Summary
In the post, I will introduce a common usage of large file storage in Git together with a tool bfg.
Background
Say one day you found an engineer in your team accidentally commit a binary file (for example a shared library) to the remote repository. He argued the file must be accessible in the repository. You are trying to find a better way to do it.
Conclusion
Since it is bad to keep large files with codes, the first thing we want to do is reverting all related commits. After it, we need to use another method to store large files.

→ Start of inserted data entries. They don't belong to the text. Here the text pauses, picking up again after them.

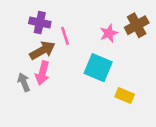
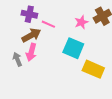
pink line: (65, 36) -> (48, 24), turned -48
yellow rectangle: (125, 96) -> (93, 69), size x1.5

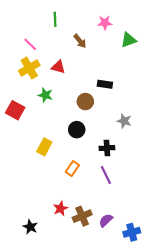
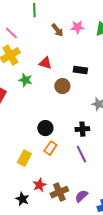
pink star: (105, 23) -> (77, 27), moved
red triangle: (58, 67) -> (45, 63), moved
black circle: (77, 130) -> (45, 128), moved
yellow rectangle: (44, 147) -> (24, 158), moved
black star: (30, 227) -> (22, 199), moved

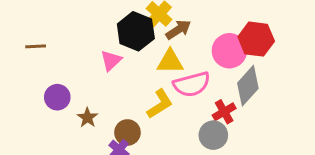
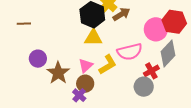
pink triangle: (111, 60) -> (86, 65), moved
yellow triangle: (170, 62) -> (93, 38), moved
brown star: (87, 118) -> (58, 73), size x1.6

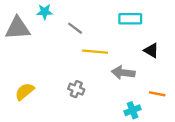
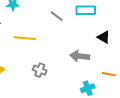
gray line: (75, 28) -> (57, 16), moved
yellow line: (95, 52) -> (25, 38), moved

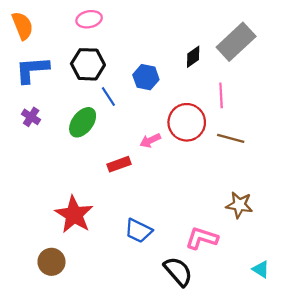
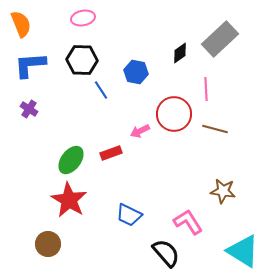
green ellipse: (83, 122) -> (71, 160), moved
pink L-shape: (202, 238) -> (188, 222), turned 40
cyan triangle: (261, 269) -> (243, 251), size x2.0

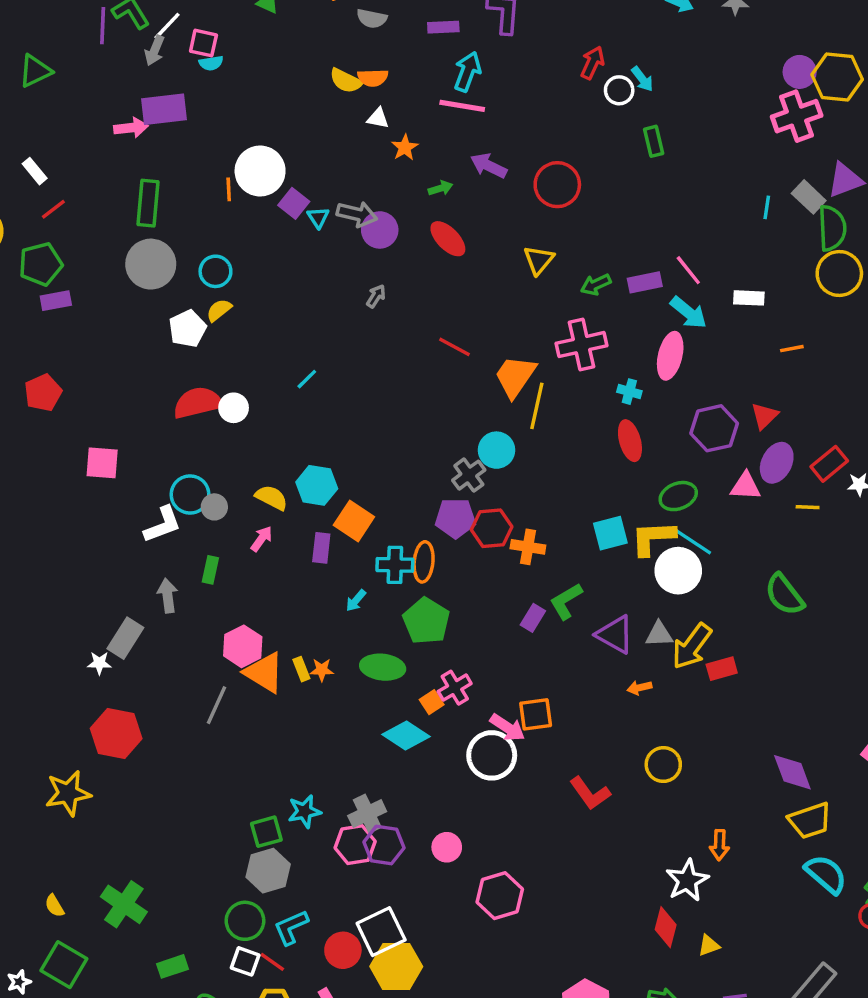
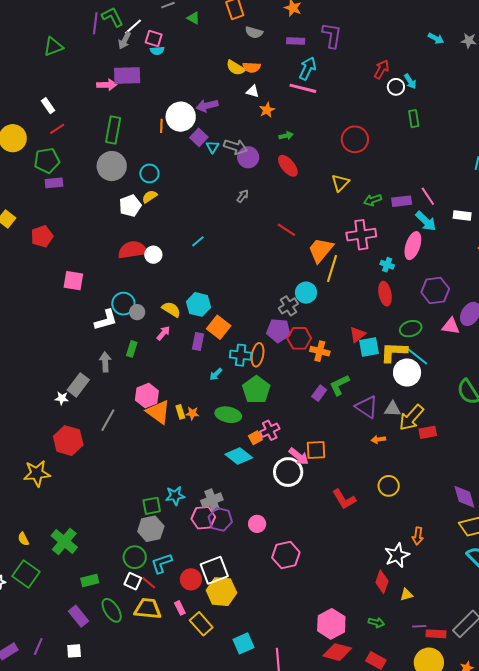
purple arrow: (489, 166) -> (207, 106), moved, turned -45
red triangle: (764, 416) -> (357, 335), moved
gray line: (217, 705) -> (108, 420), moved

The conclusion is that we could use bfg
and lfs
to do the job. bfg
is a faster version of git branch cleaner
and lfs
is an extension of Git to do large file storage.
1. Install bfg
Visit the official website of bfg. Download the jar file. Then you are all set with bfg
.
2. Clean the Remote Branch
We will use the --delete-files
option.
## delete corresponding files
cd /path/to/your/repo
rm lib/libxxx.so
git add .
git commit -m "rm shared lib"
## use bfg
java -jar bfg.jar --delete-files libxxx.so /path/to/your/repo
## since old hash values might be changed, you should force remote to update
git push origin your-branch -f
3. Install lfs
Visit here for detailed instructions.
curl -s https://packagecloud.io/install/repositories/github/git-lfs/script.deb.sh | sudo bash
sudo apt-get install git-lfs
git lfs install
4. Track Large Files
cd /path/to/your/repo
git lfs install
cd lib
git lfs track '*.so'
# you will see a .gitattributes file in the current directory
git add .gitattributes
git add lib/libxxx.so
git commit -m "add libs using lfs"
# after this, the `.so` files in the lib will use lfs to do tracking rather than the origin git
Make sure your co-workers also installed lfs
correctly. Then just do push or pull as you normally would. After these steps, instead of storing large binary files, lfs
stores file pointers in the repo and store files in separate servers.